TASK DIRECTIONS: In the records, change "Dozenten" to "Lehrer" in the lines between the one containing "Seite wählen" and the one containing "Weihnachtsferien seine ersten", inclusive. Give back only those lines, otherwise unchanged.

(SUPPLIED MATERIAL)

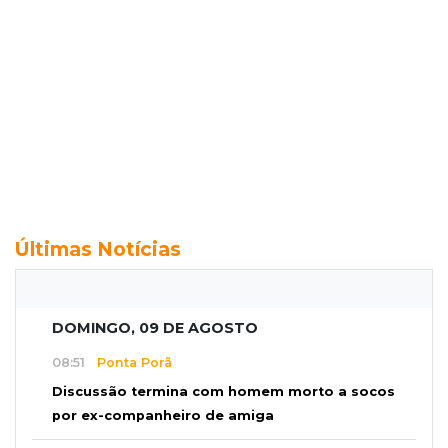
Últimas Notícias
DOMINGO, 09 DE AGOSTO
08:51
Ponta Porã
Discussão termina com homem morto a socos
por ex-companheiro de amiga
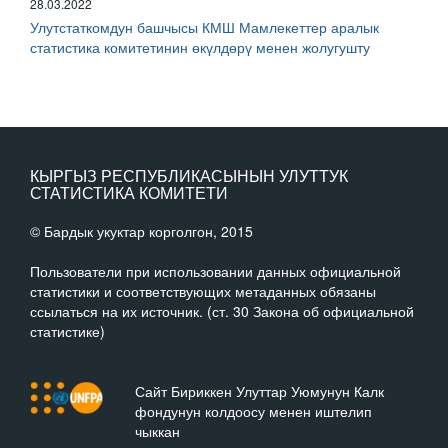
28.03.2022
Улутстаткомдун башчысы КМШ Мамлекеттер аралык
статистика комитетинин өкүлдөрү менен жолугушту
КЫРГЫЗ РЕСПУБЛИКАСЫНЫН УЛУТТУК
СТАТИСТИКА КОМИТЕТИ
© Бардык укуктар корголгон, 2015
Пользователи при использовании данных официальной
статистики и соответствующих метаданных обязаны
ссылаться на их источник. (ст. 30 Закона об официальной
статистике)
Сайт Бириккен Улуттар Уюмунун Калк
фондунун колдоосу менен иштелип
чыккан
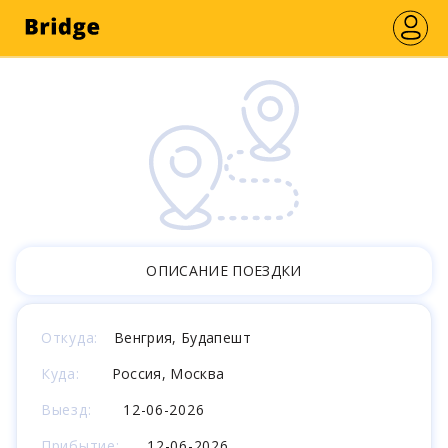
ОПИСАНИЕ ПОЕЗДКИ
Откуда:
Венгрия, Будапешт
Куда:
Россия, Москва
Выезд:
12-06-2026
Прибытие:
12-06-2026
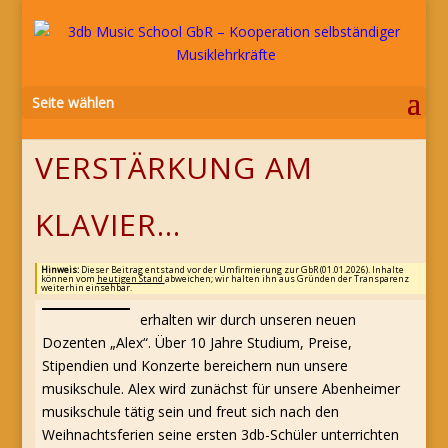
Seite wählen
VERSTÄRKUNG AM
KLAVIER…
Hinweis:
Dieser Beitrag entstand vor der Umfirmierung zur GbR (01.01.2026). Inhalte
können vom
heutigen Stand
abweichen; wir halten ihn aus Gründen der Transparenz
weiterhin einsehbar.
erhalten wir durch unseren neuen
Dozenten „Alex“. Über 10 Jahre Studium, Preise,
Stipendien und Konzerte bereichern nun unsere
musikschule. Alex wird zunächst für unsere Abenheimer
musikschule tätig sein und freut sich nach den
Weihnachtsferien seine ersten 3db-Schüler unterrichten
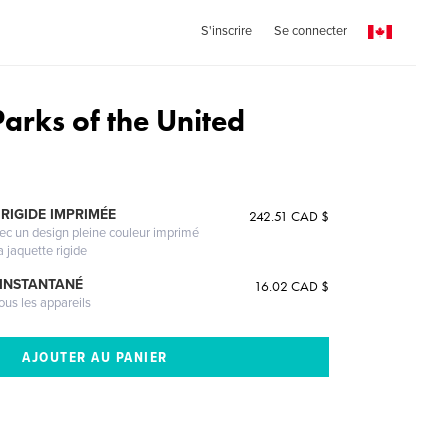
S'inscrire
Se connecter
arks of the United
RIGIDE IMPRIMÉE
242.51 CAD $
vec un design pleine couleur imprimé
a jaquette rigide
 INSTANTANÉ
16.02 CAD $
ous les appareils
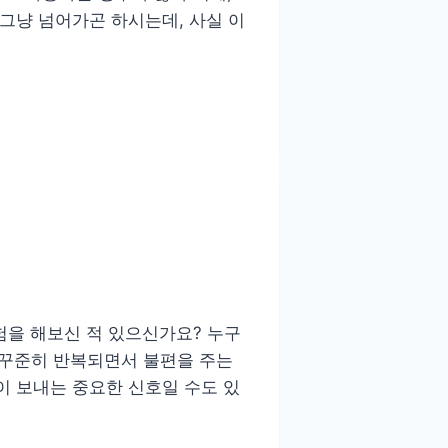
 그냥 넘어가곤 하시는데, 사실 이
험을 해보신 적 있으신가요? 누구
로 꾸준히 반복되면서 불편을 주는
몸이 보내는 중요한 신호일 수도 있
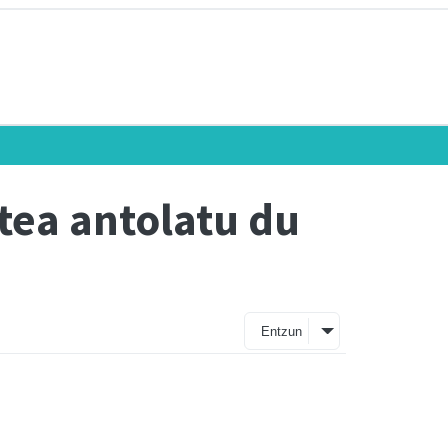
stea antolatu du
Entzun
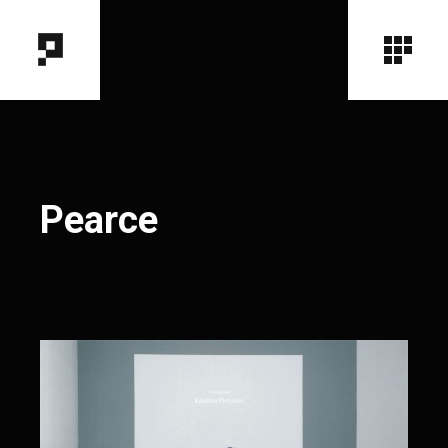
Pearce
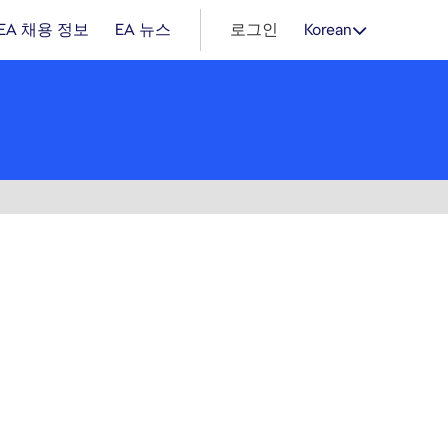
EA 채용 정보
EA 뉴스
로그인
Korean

(End SUPPLIED MATERIAL)
(SUPPLIED MATERIAL)

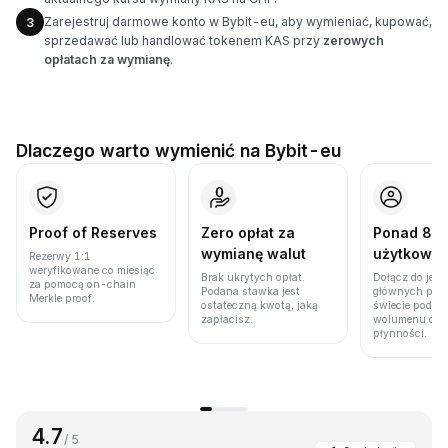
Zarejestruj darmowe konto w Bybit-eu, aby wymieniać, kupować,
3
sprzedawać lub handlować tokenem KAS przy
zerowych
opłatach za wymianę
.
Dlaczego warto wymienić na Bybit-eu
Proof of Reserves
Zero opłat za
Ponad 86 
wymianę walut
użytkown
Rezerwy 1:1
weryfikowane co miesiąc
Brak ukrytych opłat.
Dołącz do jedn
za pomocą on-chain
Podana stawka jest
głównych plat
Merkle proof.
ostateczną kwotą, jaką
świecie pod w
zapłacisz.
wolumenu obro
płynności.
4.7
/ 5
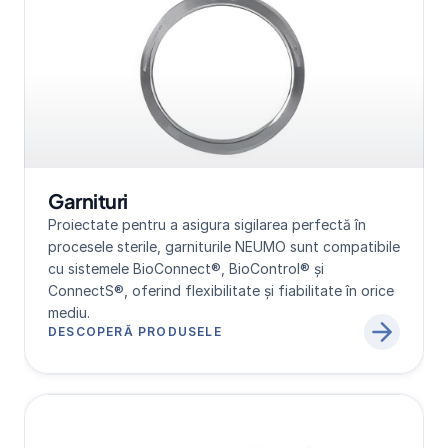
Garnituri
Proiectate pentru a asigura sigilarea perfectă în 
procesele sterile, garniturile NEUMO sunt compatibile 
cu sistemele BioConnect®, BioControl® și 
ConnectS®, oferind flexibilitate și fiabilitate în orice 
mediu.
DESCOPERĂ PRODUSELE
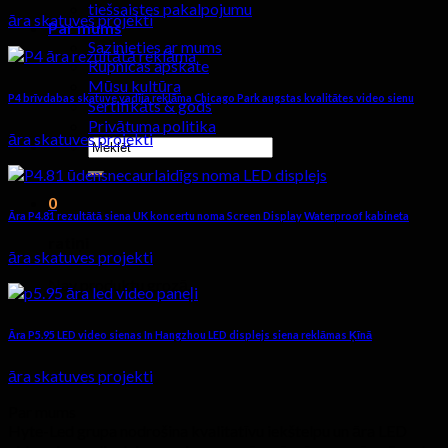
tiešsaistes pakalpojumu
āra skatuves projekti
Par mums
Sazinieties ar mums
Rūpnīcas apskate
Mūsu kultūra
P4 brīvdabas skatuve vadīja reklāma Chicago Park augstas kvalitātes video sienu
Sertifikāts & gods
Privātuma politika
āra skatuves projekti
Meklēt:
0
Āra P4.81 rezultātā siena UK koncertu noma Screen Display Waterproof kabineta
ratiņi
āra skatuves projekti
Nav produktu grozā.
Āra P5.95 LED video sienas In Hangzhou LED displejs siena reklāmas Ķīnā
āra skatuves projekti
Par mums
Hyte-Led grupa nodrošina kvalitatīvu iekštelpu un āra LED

(End SUPPLIED MATERIAL)

SOLVED PROBLEM:
Seite wählen
VERSTÄRKUNG AM
KLAVIER…
Hinweis:
Dieser Beitrag entstand vor der Umfirmierung zur GbR (01.01.2026). Inhalte
können vom
heutigen Stand
abweichen; wir halten ihn aus Gründen der Transparenz
weiterhin einsehbar.
erhalten wir durch unseren neuen
Lehrer „Alex“. Über 10 Jahre Studium, Preise,
Stipendien und Konzerte bereichern nun unsere
musikschule. Alex wird zunächst für unsere Abenheimer
musikschule tätig sein und freut sich nach den
Weihnachtsferien seine ersten 3db-Schüler unterrichten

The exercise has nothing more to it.